Consequências do sedentarismo

Embora sua prevalência seja alta, ainda existe uma certa tendência a olhar para o outro lado quando se trata de conhecer o impacto do sedentarismo na saúde. O certo é que é um fator de risco e pode ser causa de muitas doenças crônicas. Suas consequências são tão graves que podem levar inclusive à morte. Alguns de seus efeitos prejudiciais mais comuns são:

  • Franqueza óssea e muscular: se você não pratica um idioma, acaba esquecendo-o. No caso dos músculos e dos ossos, ocorre o mesmo. Se você não os exercita, eles se enfraquecem, perdem elasticidade e força. A longo prazo, podem desencadear osteoporose ou atrofia, distensões, contrações ou contraturas.
  • Cansaço crônico: o sedentarismo faz com que as pessoas se esgotem quase que instantaneamente ao realizar qualquer tipo de tarefa. Subir escadas, levantar objetos, agachar-se…
  • Obesidade: quase todas as pessoas com sobrepeso são sedentárias. Ao não gastarem as calorias que consomem, as gorduras que ingerem vão sendo armazenadas no seu corpo. Isso faz com que aumentem de volume e peso.
  • A obesidade aumenta o risco de sofrer de diversos problemas circulatórios e cardiovasculares, como a hipertensão. Além disso, o acúmulo de colesterol nas artérias e veias diminui o fluxo sanguíneo até o coração. Assim, o músculo cardíaco tem que fazer um esforço muito maior para que o sangue chegue a todas as partes do corpo de forma adequada. Isso pode causar doenças coronárias e infartos.
  • A síndrome metabólica está muito vinculada ao sedentarismo. Abrange um conjunto de fatores de risco e transtornos precursores de doenças crônicas, como a cardiopatia isquêmica e diabetes tipo 2.

Obesidade infantil

Como modo de vida, o sedentarismo é outro hábito que aprendemos desde pequenos. Por pura imitação, as crianças tomam como referência o comportamento de seus pais e o copiam. Se a conduta habitual deles é passar os dias sentados na frente da televisão e do sofá para a cama, não é de se estranhar que as crianças também tomem essa prática como costume.
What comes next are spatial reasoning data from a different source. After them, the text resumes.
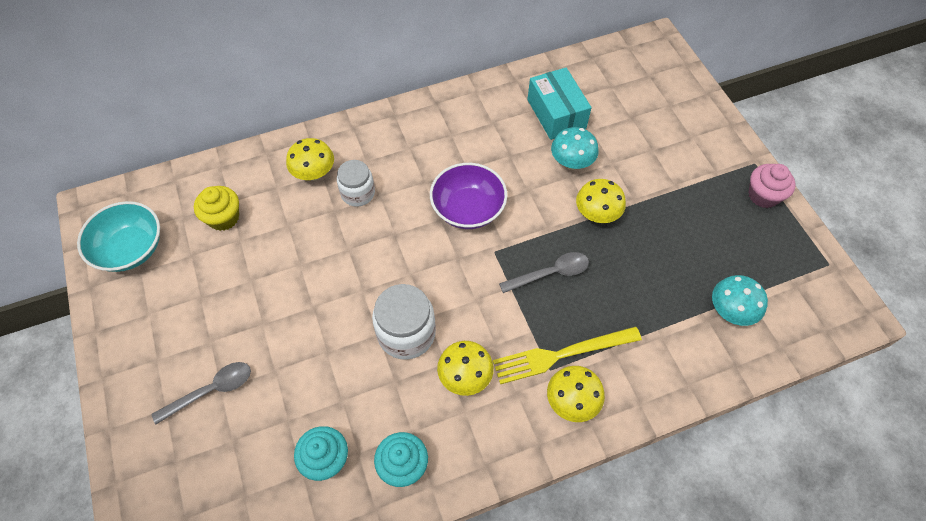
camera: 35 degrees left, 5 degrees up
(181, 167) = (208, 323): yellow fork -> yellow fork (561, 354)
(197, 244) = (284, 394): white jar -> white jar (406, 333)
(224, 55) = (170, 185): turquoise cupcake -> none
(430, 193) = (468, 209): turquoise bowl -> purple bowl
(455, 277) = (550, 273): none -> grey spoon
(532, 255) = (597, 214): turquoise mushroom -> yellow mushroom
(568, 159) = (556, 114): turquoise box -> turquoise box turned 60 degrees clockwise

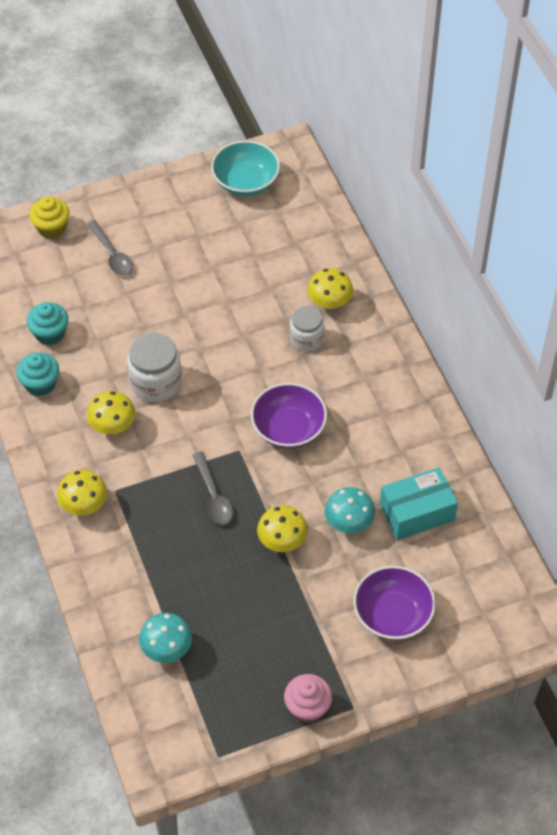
camera: 90 degrees right, 5 degrees down
(223, 218) = (278, 241): yellow cupcake -> yellow cupcake (52, 228)
(561, 354) = (129, 500): yellow fork -> none
(661, 134) = (392, 615): none -> purple bowl

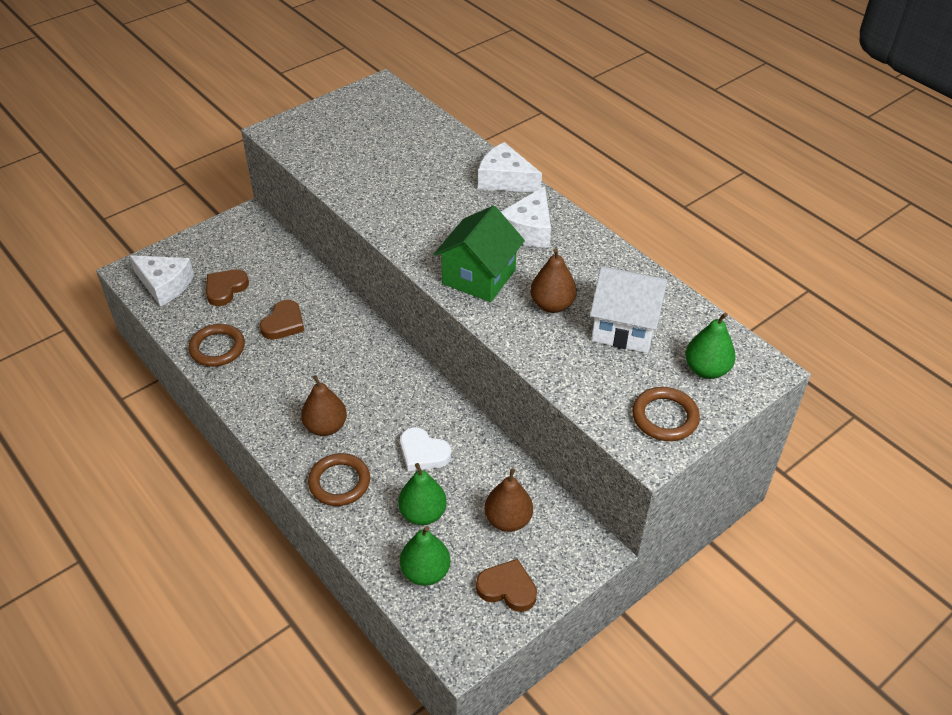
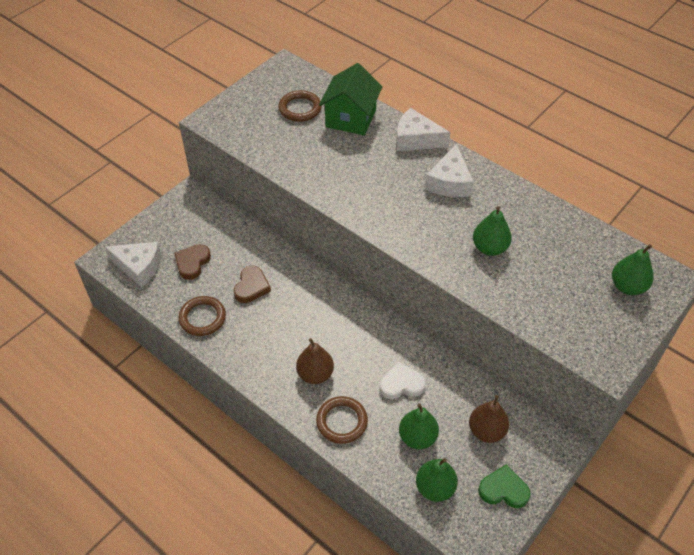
camera: 10 degrees left, 5 degrees up
(423, 453) = (401, 384): white heart -> white heart turned 150 degrees clockwise
(479, 277) = (423, 231): green house -> green house (350, 118)
(507, 588) = (503, 490): brown heart -> green heart
(552, 305) = (489, 248): brown pear -> green pear
(624, 327) = (553, 259): white house -> none
(665, 417) = (608, 333): brown ring -> brown ring (300, 108)

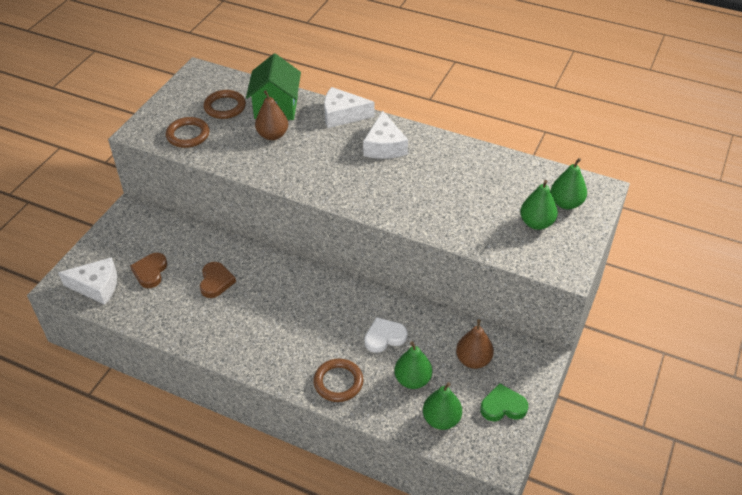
camera: 15 degrees left, 5 degrees down
(202, 318) = (175, 319): brown ring -> brown ring (188, 135)
(315, 374) = (301, 346): brown pear -> brown pear (272, 135)
(489, 248) = (437, 195): green pear -> green pear (536, 223)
Além disso, as novas tecnologias têm aumentado o tempo que as crianças permanecem sentadas de olho em uma tela. Passam cada vez menos tempo ao ar livre brincando no parque e mais tempo na frente da televisão ou dos videogames. Educar as crianças em um ócio ativo é primordial para que elas se transformem em adultos saudáveis.

O melhor tratamento: a atividade física

Não se trata de transformar-se do dia para a noite em atletas profissionais. Se você é sedentário, entenda que sua forma física é frágil e que se você quer melhorar, vai ter que começar de maneira gradual. De outra forma, seu corpo vai se queixar e muito, de maneira que você não vai tardar em voltar à vida sedentária. Se você pratica esportes na companhia de outra pessoa, sua motivação intrínseca para fazer exercício aumenta.

Pode ser que no dia seguinte você tenha cãibras e inclusive que elas continuem durante uma semana, mas você também vai notar que seu sistema responde adequadamente. Você vai se sentir mais leve, enérgico, com um humor melhor… E o que é mais importante: estará ganhando qualidade e tempo de vida.

Mulher correndo

Evite ficar parado

Fazer as tarefas domésticas habituais, como limpar ou passar ou realizar alguma tarefa de jardinagem, são formas de estar ativo sem sair de casa. Você também pode aproveitar enquanto assiste televisão para fazer alongamentos suaves ou pedalar em uma bicicleta ergométrica. Pode caminhar pelas ruas, acompanhar seus filhos à escola, ir caminhando fazer as compras ou levar o cachorro para passear.

Para evitar o sedentarismo no trabalho, faça pausas depois de cada hora e realize tarefas que exijam que você fique de pé. Por exemplo, encher a garrafa de água, fazer alongamentos ou passear alguns minutos depois de comer. Você pode usar a escada ao invés do elevador ou caminhar pelo escritório enquanto fala no telefone.

É curioso como, sem fazer nenhum tipo de atividade física, o sedentarismo por si só leva o corpo ao limite e o esgota! Normalmente não somos conscientes de que temos um problema de saúde até que sofremos as consequências. Por isso é tão importante educar-se na adoção de hábitos saudáveis desde pequenos.